John the Baptist is clear about who he is, and who he is NOT. He is not the Christ, not Elijah, not the Prophet. He is "the voice of one crying in the wilderness: 'Make straight the way of the Lord'" (John 1:23). His entire ministry points away from himself and toward Jesus.
When Jesus appears, John declares: "Behold! The Lamb of God who takes away the sin of the world!" (John 1:29). This single sentence summarizes the entire sacrificial system of the Old Testament. Every lamb offered in the temple was a picture of this moment. Jesus is the fulfillment of every sacrifice ever made.
John also testifies about the Spirit: "I saw the Spirit descending from heaven like a dove, and He remained upon Him." This Jesus, the Lamb, would also be "He who baptizes with the Holy Spirit."
The calling of the first disciples reveals something beautiful: faith spreads person to person.

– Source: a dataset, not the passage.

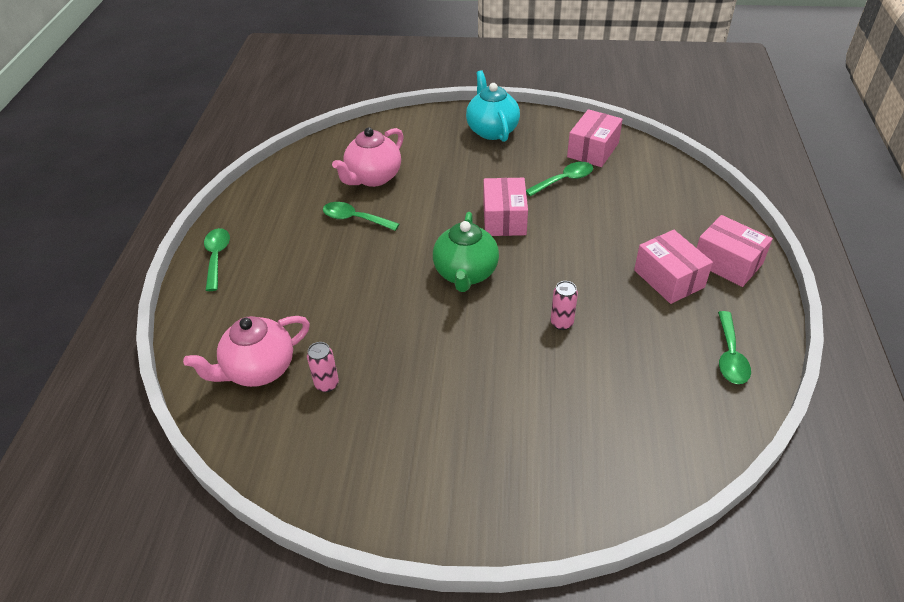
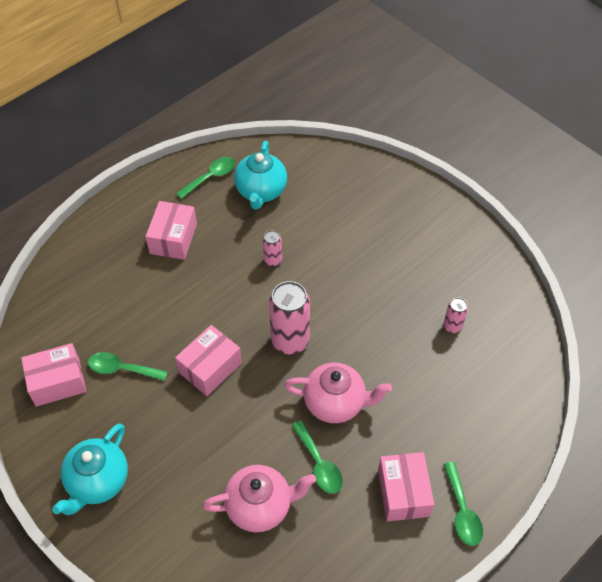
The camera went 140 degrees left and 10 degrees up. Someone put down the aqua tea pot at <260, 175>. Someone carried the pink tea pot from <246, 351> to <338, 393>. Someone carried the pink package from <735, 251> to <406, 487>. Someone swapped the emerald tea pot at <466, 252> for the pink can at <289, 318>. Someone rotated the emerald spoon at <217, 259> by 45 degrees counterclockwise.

Andrew finds his brother Simon Peter and says: "We have found the Messiah." Philip finds Nathanael. One encounter with Jesus becomes an invitation to another.
Nathanael, skeptical that anything good could come from Nazareth, is stunned when Jesus demonstrates supernatural knowledge: "Before Philip called you, when you were under the fig tree, I saw you." Nathanael's response is immediate and complete: "Rabbi, You are the Son of God! You are the King of Israel!" (John 1:49).
Jesus closes the chapter with a promise of greater things, the disciples will see heaven open and angels ascending and descending on the Son of Man. He is the new Jacob's ladder: the bridge between heaven and earth.
John 1:1-14 is the clearest declaration of the Oneness of God in the New Testament. The Word was with God AND was God, not a second God, but the same God expressing Himself. This Word BECAME flesh, meaning Jesus is not a separate being from the Father but is the Father manifested in a body (1 Timothy 3:16). Isaiah prophesied: "His name shall be called... Everlasting Father" (Isaiah 9:6). In Jesus, we behold the fullness of God in bodily form (Colossians 2:9).